Ese corpus de menos de doscientos poemas conservados puede parecer escaso si se compara con la producción y con la difusión de la lírica de sus prolíficos coetáneos, pero en casi medio siglo de escritura, desde los poemas encargados y publicados por su maestro Juan López de Hoyos hasta el último soneto del Persiles, Cervantes se consideró siempre un poeta y asignó a la poesía el protagonismo y la centralidad que le correspondían en el sistema literario de su tiempo. Otra cosa es que él mismo, tan consciente y a veces tan orgulloso del valor de sus creaciones, tirase piedras contra su tejado con el quiero y no puedo de su falta de inspiración: «Yo, que siempre trabajo y me desvelo / por parecer que tengo de poeta / la gracia que no quiso darme el cielo» (Viaje del Parnaso, I, 25-27). Las circunstancias histórico-literarias lo pillaron fuera de juego o a contrapié y la renovación de la poesía iba por caminos tan distintos de los suyos, que su obra lírica fue poco apreciada por sus contemporáneos, como se deduce del prólogo a las Comedias y entremeses y de la carta toledana de Lope de Vega que hemos citado en la introducción general. Aquí seleccionamos una muestra de los poemas exentos, pequeña pero muy significativa biográfica y literariamente: una epístola, un romance y dos sonetos, más algunos fragmentos del Viaje.

 

 

UNA EPÍSTOLA

 

Durante mucho tiempo se creyó que la «Epístola a Mateo Vázquez», el poema más personal y autobiográfico de Cervantes, era una superchería, una más de las falsificaciones del travieso cervantismo decimonónico. Descubierta en 1863, cayó pronto en el saco de la sospecha y durante un siglo y medio ha tenido —absurdamente, en mi opinión— numerosos e ilustres detractores y escasos valedores. Una más de las inercias críticas que han padecido las obras menores de Cervantes. El testimonio manuscrito que la conserva, y que estuvo un tiempo extraviado a causa de una rara desatención, es una copia y no un autógrafo, pero nunca ha habido motivo alguno para la desconfianza, porque se trata de un códice de época y ahora todo está definitivamente claro gracias a los estudios de José Luis Gonzalo Sánchez-Molero. Además, basta con leer el poema con un poco de sentido común para disipar cualquier duda sobre su autenticidad.

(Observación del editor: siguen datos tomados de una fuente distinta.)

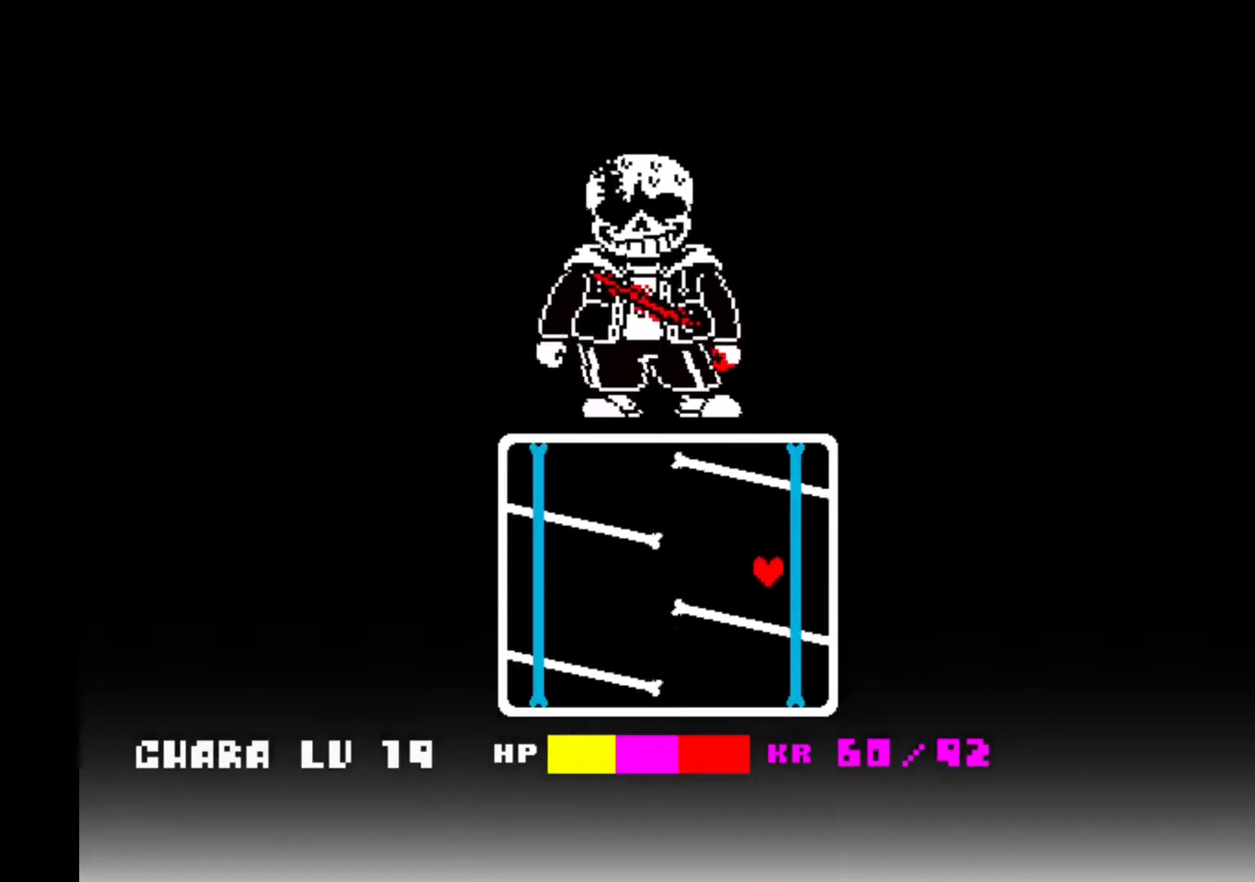
{"keys": ["down", "left"], "events": [[233, "left", "down"], [300, "down", "up"], [333, "left", "up"], [500, "down", "down"], [500, "left", "down"]]}
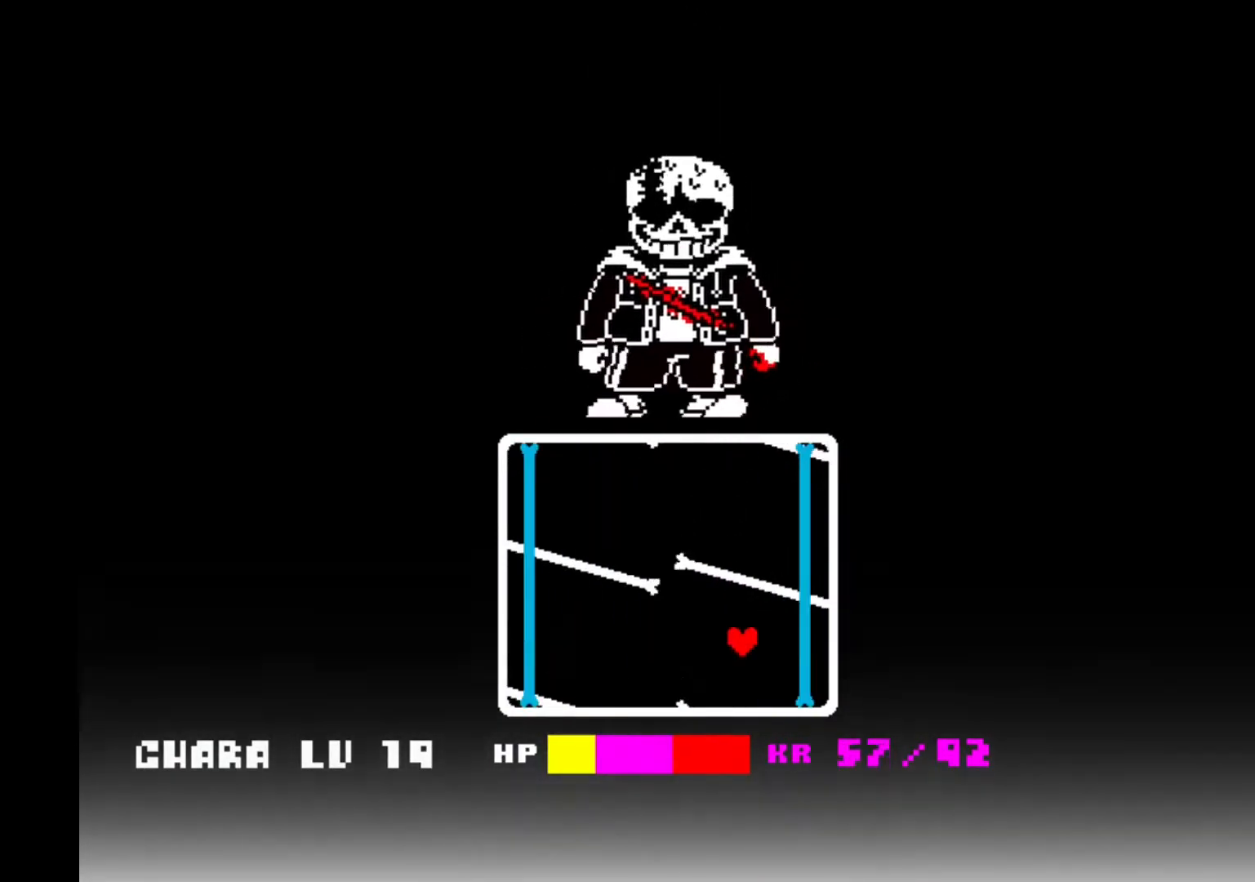
{"keys": ["left", "up"], "events": [[167, "down", "up"], [367, "up", "down"]]}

Escrita en 1577 durante el cautiverio en Argel, la epístola está dirigida al secretario de Felipe II, Mateo Vázquez, a cuyas manos debió de llegar por las de Antonio de Toledo, otro cautivo rescatado precisamente ese año y que a su regreso estuvo en el entorno de la corte. La influencia de Garcilaso de la Vega, que fue el gran modelo y el poeta predilecto de Cervantes, es evidente en el arranque y en otros pasajes de un poema que sintoniza a la perfección con una modalidad poética, la epístola en tercetos, muy apreciada en la lírica de la época, y al margen de su forma métrica también podrían señalarse ilustres antecedentes literarios del lamento de un cautivo y aun de su petición de ayuda (como cierto poema de Jordi de Sant Jordi y algunas composiciones de otros poetas-soldados), pero el interés de la epístola cervantina reside en su valor de testimonio autobiográfico y en la sabia dosificación de su patetismo. Con una gran conciencia retórica, característica de todos sus escritos, Cervantes solicita la benevolencia y la atención del destinatario (versos 1-9), lo elogia con fervor por el alto cargo a que ha llegado virtuosa y merecidamente (10-90), detalla los servicios prestados en varias batallas y las heridas recibidas en la gran victoria de Lepanto (91-159), precisa que lleva ya dos años de cautiverio (160-192) y solicita al secretario del rey que, cuando llegue ocasión más feliz, le ayude a presentarse ante Felipe II para darle informaciones que conduzcan a la derrota de los infieles, confiando en que merecerá la atención y benignidad del monarca (192-244). Cervantes siguió cautivo tres años más, y cuando por fin, gracias al esfuerzo de su familia y a la mediación de los padres trinitarios, pudo hacerse efectivo el rescate en el otoño de 1580, regresó a España para volcarse en su vocación literaria e intentar que su hoja de servicios le proporcionase una colocación digna. En una pieza teatral de aquellos años, El trato de Argel, puso en boca de uno de los personajes, el «soldado cautivo» Sayavedra, obvio alter ego, los versos finales de la epístola (a partir del 178 y con cambios mínimos).

 

 

UN ROMANCE

 

Como muestra de los «romances infinitos» que Cervantes dijo haber compuesto, incluimos aquí uno que él consideraba digno de recuerdo: «El de Los celos es aquel que estimo, / entre otros que los tengo por malditos» (Viaje del Parnaso, IV, 40-42). Él y otros poetas de su generación, especialmente su amigo Pedro Liñán de Riaza, protagonizaron los primeros envites de la renovación del romancero tradicional, que culminó con las originalísimas aportaciones de otros poetas más jóvenes como Lope de Vega o Luis de Góngora. Es posible y probable que se perdieran muchos textos efectivamente escritos por Cervantes o que circularan de manera anónima y aun atribuidos a otros ingenios; así sucedió con varios de los poemas auténticos que conservamos, entre otras razones porque el concepto de autoría de la época tiene poco que ver con el nuestro, pero también porque los textos que alcanzaban popularidad —y esto sí es común a cualquier tiempo— solían hacerlo con independencia de la identidad de sus autores. La pérdida, el descarrío y el simple olvido de muchos octosílabos salidos de la pluma de Cervantes explicarían la exageración relativa de los «romances infinitos», porque está claro que no la justifican los que han pervivido exentos (solamente dos), ni los incluidos en la producción narrativa y teatral (una decena entre el Quijote y las Novelas ejemplares y otra decena entre Comedias y entremeses).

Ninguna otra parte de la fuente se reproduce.